CIRCUIT DATA STRUCTURE (PROGMEM-stored):

struct CircuitStruct {
  const char* name;
  double lat, lon;           // circuit center point for proximity detection
  uint8_t numSectors;
  const SectorStruct* sectors;          // sector line GPS coordinates
  uint8_t numServiceSectors;
  const serviceSectorStruct* serviceSectors;
};

ADDITIONAL METHODS:

void reloadCircuit();     // clears circuitLoaded, triggers re-detection
bool circuitLoaded;       // public readable — safe to check before loop()

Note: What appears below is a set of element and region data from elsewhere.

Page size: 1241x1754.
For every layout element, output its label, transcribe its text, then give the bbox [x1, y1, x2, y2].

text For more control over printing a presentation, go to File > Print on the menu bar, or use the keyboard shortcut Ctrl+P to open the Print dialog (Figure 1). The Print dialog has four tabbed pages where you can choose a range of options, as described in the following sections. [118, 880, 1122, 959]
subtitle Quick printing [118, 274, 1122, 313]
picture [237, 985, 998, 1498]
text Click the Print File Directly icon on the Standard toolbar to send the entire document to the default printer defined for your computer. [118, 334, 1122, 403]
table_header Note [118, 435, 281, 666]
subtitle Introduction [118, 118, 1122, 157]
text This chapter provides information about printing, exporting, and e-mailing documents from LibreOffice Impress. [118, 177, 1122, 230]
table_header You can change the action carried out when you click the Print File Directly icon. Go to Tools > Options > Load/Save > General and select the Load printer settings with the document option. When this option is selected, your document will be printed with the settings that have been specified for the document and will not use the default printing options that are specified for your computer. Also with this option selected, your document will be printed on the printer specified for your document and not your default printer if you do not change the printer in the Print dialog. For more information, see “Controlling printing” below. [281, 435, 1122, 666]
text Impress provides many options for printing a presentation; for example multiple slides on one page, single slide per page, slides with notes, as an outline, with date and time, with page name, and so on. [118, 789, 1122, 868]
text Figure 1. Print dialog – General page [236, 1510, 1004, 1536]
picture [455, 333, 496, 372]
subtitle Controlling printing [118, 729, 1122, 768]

COMPARED TO CourseDetector:

CourseDetector (upstream):
- Detects via DRIVEN DISTANCE (compare odometer to course.lengthFt ±25%)
- Requires completing ~1 lap before detection resolves
- Better for multi-layout tracks at same venue (same GPS location, different distance)
- Handles up to MAX_COURSES simultaneously

GPS Proximity (this proposal):
- Detects via GPS COORDINATE DISTANCE (haversine to circuit center)
- Works on FIRST GPS FIX — instant
- Better for known single-layout circuits where GPS proximity is unambiguous
- Simpler implementation, less RAM overhead

These are COMPLEMENTARY approaches. A possible architecture: try GPS proximity
first (instant, good enough for 90% of cases); fall back to CourseDetector if
multiple circuits are within the proximity threshold.

CIRCUIT DATABASE DESIGN:

The database should live in user-provided PROGMEM in the sketch or a separate
.h file (not hardcoded inside the library itself). The library provides:
- The CircuitStruct/SectorStruct data types
- findClosestCircuit() and loadCircuit() methods
- The user provides their own array of CircuitStructs

This keeps the library hardware-agnostic and geography-agnostic — the library
doesn't need to know about any specific track.

Alternatives considered

  1. CourseDetector (upstream's current approach) — driven-distance based.
    Works great for multi-layout tracks but requires completing a detection lap.
    Complement, not replacement.

  2. User calls setStartFinishLine() / setSector2Line() / setSector3Line() manually —
    current baseline. Works but requires hardcoding coordinates in the sketch.
    Error-prone if the user races at multiple circuits.

  3. Automatic on every GPS fix inside loop() — what RaceBoard does. Less suitable
    for the library itself; better as a user-implemented pattern using
    findClosestCircuit() as the building block.